New Orleans Outreach has been around since 1993, and its job is to link the larger community's skills, talents and impulse to help with the needs of local public schools. Outreach works with six to eight schools per year, and has a coordinator at each partner school to make sure adult community members and students get the most from the relationship. It trains volunteers to work with young people, and it also provides paying jobs to artists and others leading some of its programs.
In addition to working with individuals, Outreach forms partnership with other local groups. One example is Young Aspirations / Young Artists, better known as YAYA, a nonprofit that teaches artistic and entrepreneurial skills to young people. YAYA executive director Baty Landis explains the connection with schools:
"We have always taught young people with the idea that they'd then be able to give back to the community, and what we've been able to do through the partnership with New Orleans Outreach is in fact to recycle that success.

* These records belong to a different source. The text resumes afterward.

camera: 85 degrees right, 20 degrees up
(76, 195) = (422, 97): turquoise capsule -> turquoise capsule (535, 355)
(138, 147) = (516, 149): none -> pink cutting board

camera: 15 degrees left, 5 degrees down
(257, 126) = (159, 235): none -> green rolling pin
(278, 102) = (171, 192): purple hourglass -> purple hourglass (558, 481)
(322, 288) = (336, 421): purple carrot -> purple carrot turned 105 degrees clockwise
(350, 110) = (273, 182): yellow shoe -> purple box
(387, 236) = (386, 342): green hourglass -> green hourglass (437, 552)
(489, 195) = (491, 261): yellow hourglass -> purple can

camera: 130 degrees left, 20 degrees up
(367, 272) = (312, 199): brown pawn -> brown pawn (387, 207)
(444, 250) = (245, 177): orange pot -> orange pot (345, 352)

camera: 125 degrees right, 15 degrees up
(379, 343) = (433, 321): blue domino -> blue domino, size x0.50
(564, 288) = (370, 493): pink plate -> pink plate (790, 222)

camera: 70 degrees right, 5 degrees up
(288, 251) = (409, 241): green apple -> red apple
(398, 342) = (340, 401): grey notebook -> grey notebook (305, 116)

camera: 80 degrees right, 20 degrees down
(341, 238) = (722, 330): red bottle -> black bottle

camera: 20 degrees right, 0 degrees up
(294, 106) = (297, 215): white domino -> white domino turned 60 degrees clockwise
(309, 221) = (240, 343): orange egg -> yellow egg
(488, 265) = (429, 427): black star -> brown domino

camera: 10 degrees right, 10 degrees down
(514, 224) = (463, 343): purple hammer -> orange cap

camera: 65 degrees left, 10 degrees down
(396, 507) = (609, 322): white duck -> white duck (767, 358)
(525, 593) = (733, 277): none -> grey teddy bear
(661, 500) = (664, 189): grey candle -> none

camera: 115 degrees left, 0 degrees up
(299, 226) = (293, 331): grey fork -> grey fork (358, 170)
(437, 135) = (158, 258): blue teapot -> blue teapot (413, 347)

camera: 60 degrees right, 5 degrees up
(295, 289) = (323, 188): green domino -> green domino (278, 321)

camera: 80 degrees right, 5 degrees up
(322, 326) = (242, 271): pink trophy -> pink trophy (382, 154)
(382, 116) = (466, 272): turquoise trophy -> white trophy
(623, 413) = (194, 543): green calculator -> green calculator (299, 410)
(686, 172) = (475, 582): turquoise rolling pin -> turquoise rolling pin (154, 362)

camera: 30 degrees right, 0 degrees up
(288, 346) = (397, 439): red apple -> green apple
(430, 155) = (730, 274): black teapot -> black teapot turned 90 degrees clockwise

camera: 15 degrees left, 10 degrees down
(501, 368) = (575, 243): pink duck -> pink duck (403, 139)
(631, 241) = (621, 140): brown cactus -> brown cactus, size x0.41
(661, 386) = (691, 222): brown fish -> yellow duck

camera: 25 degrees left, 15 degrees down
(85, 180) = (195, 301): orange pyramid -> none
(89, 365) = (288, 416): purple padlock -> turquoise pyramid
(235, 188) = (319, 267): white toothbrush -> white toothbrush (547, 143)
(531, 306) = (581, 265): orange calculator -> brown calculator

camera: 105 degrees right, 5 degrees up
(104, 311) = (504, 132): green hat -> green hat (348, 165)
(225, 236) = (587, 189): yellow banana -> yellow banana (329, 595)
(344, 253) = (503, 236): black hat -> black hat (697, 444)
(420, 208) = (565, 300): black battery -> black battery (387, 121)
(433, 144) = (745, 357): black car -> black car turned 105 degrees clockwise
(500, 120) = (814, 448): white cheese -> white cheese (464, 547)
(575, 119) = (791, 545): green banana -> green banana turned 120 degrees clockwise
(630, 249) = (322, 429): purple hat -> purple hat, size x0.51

So kids who come up through the public schools, and now the charter schools system, and have been training intensively with YAYA during their high school years have the opportunity once they graduate to become mentors and teachers back in the school system."
In this way, YAYA is helping bring much-needed art programming back to public schools and it's also providing valuable mentors to students.
"There's a sense of realness, where our teaching artists know what their students are going through because they've been there very recently," Landis says.
The subject matter itself isn't the only reward for students involved in these programs. Participation in after-school programs can lead to better attendance, fewer discipline problems and better academic success in general. The enrichment program can become a hook, Landis explains, something that truly engages students with their school careers and their communities.
"Eventually, hopefully, we can develop that hook for every kid in school and keep every kid in school because that's the goal really, to ensure a successful academic experience," Landis says.
That hook can take many different forms, from visual arts and dance to robotics and rocketry, from horticulture and cooking to intramural sports. That's the reason why Outreach casts a wide net for its instructors, tutors and volunteers. And students aren't the only ones getting something out of this. People involved with Outreach have the chance to participate in the historic reformation of a public school system, and Claudia Barker says sometimes they discover untapped talents for teaching within themselves.
"Anything that you can do, think and create is something that students would love to learn," she says. "Artists, musicians, writers, scientists, tutors, anybody can help students learn and we would really like to give folks that opportunity."